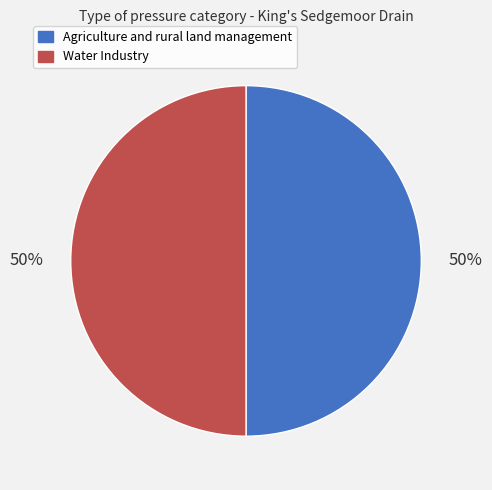

To the nearest percent, what percentage of the pie is Agriculture and rural land management?

50%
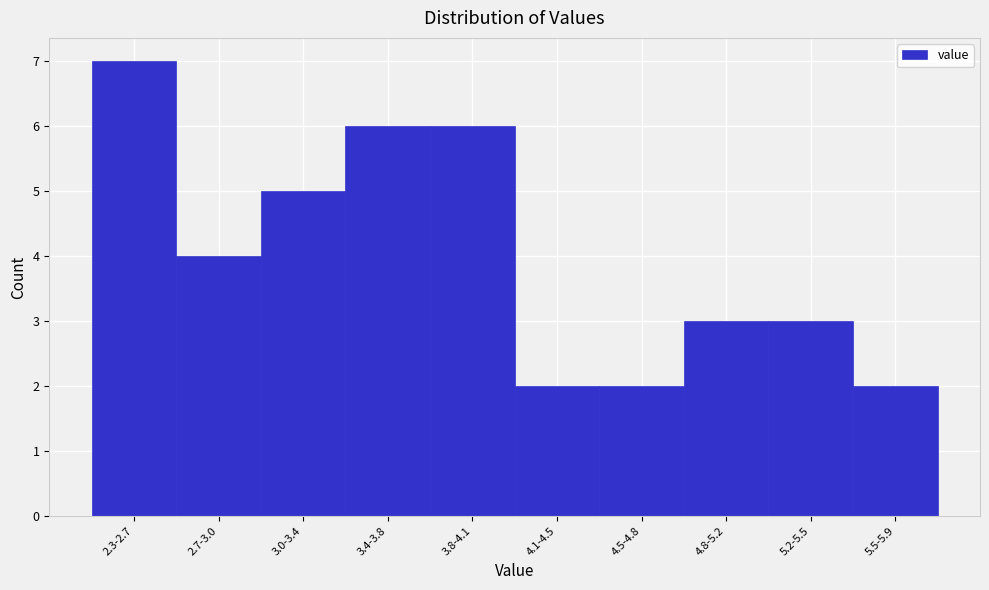

Reading left to right, extract all data points from this chart.

2.3-2.7=7	2.7-3.0=4	3.0-3.4=5	3.4-3.8=6	3.8-4.1=6	4.1-4.5=2	4.5-4.8=2	4.8-5.2=3	5.2-5.5=3	5.5-5.9=2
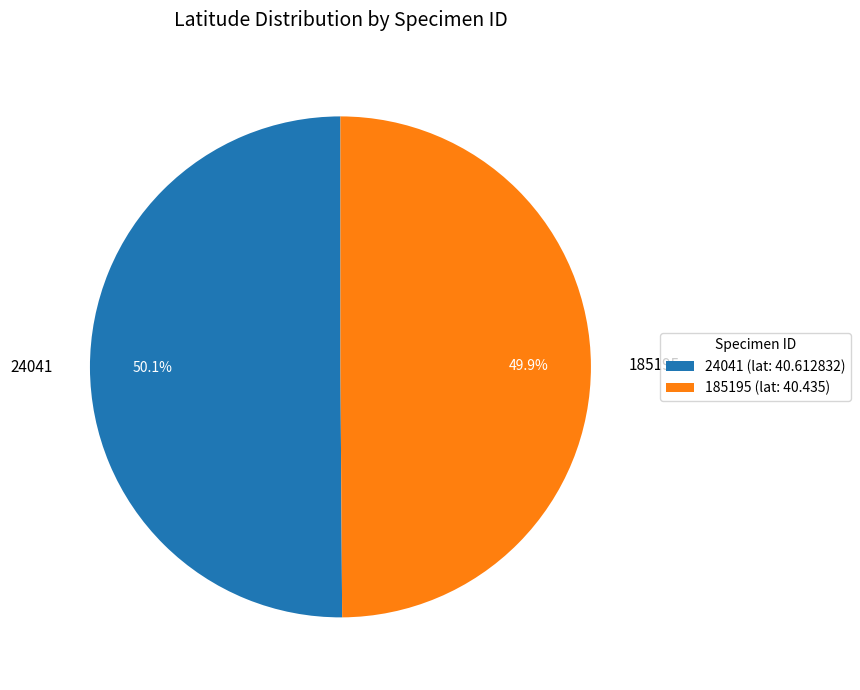

Approximately how many times larger is the value at 185195 compared to 24041?

1.0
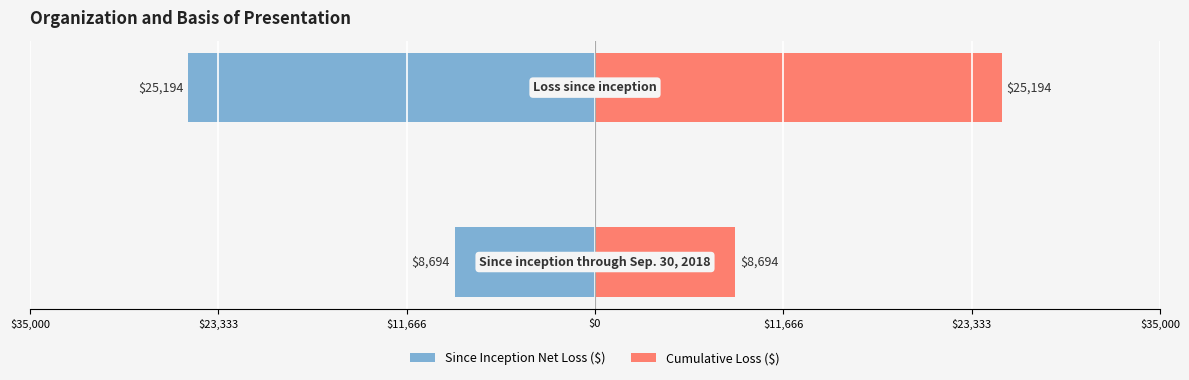

What is the sum of all Since Inception Net Loss ($) values?

-33888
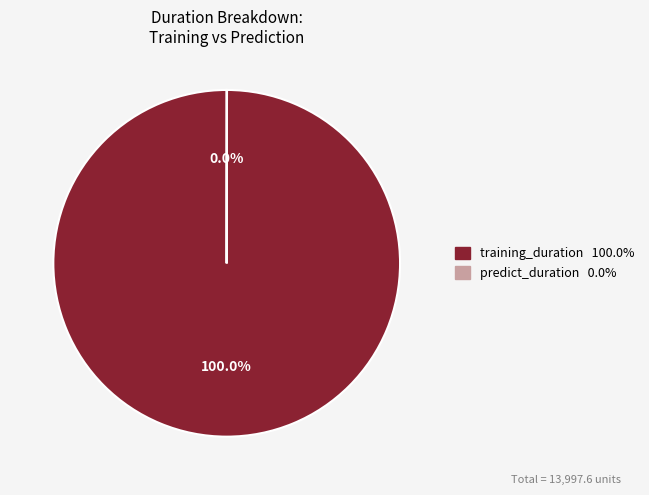

Does any single category account for the majority?

Yes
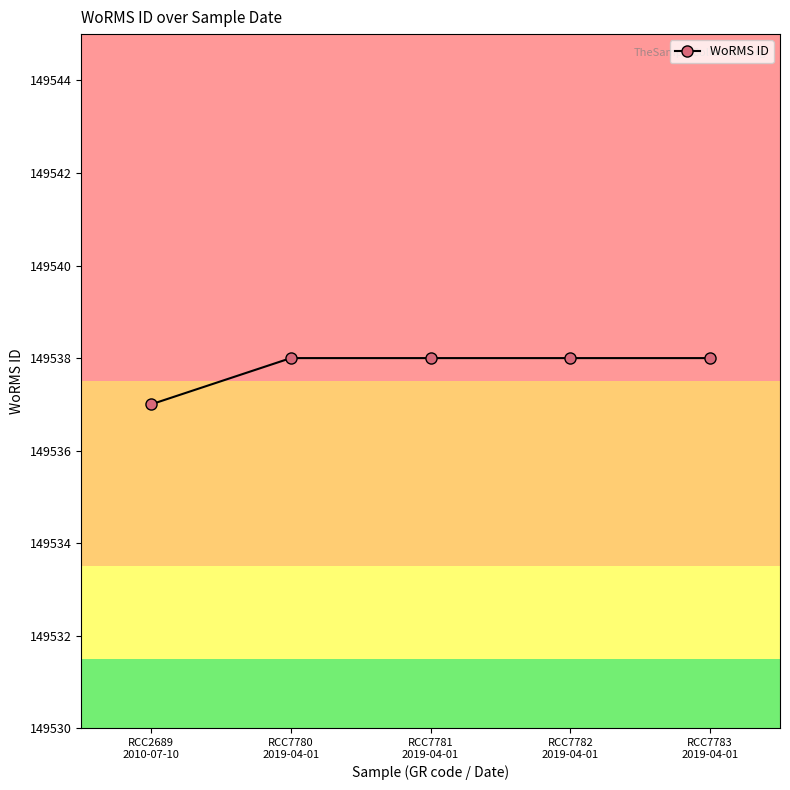

Reading left to right, extract all data points from this chart.

149537	149538	149538	149538	149538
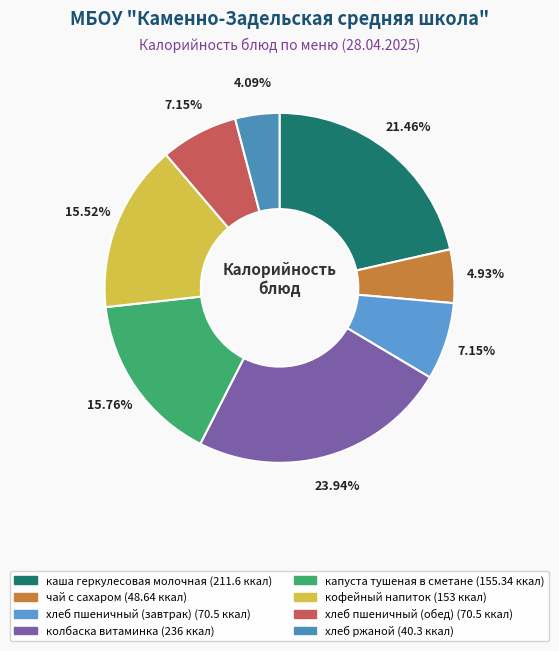

Which category has the biggest portion of the pie?

колбаска витаминка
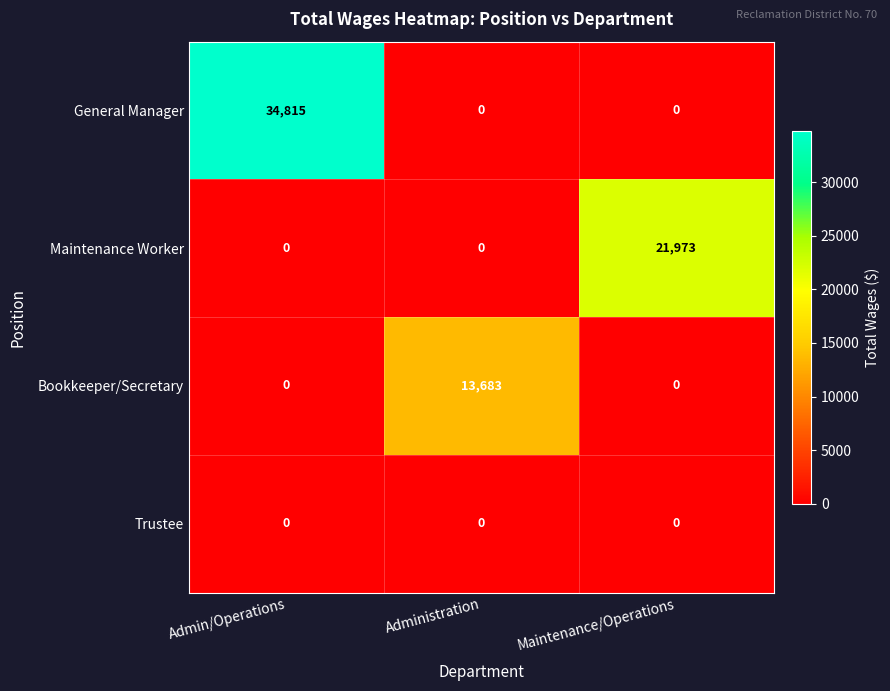

List the series in order of their overall mean, lowest first.

Trustee, Bookkeeper/Secretary, Maintenance Worker, General Manager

------

• [Task brief]: Copy every row above word for word, but leave out the pictures.

• [Task response]:
To the nearest percent, what percentage of the pie is Agriculture and rural land management?

50%

Reading left to right, extract all data points from this chart.

2.3-2.7=7	2.7-3.0=4	3.0-3.4=5	3.4-3.8=6	3.8-4.1=6	4.1-4.5=2	4.5-4.8=2	4.8-5.2=3	5.2-5.5=3	5.5-5.9=2

Approximately how many times larger is the value at 185195 compared to 24041?

1.0

What is the sum of all Since Inception Net Loss ($) values?

-33888

Does any single category account for the majority?

Yes

Reading left to right, extract all data points from this chart.

149537	149538	149538	149538	149538

Which category has the biggest portion of the pie?

колбаска витаминка

List the series in order of their overall mean, lowest first.

Trustee, Bookkeeper/Secretary, Maintenance Worker, General Manager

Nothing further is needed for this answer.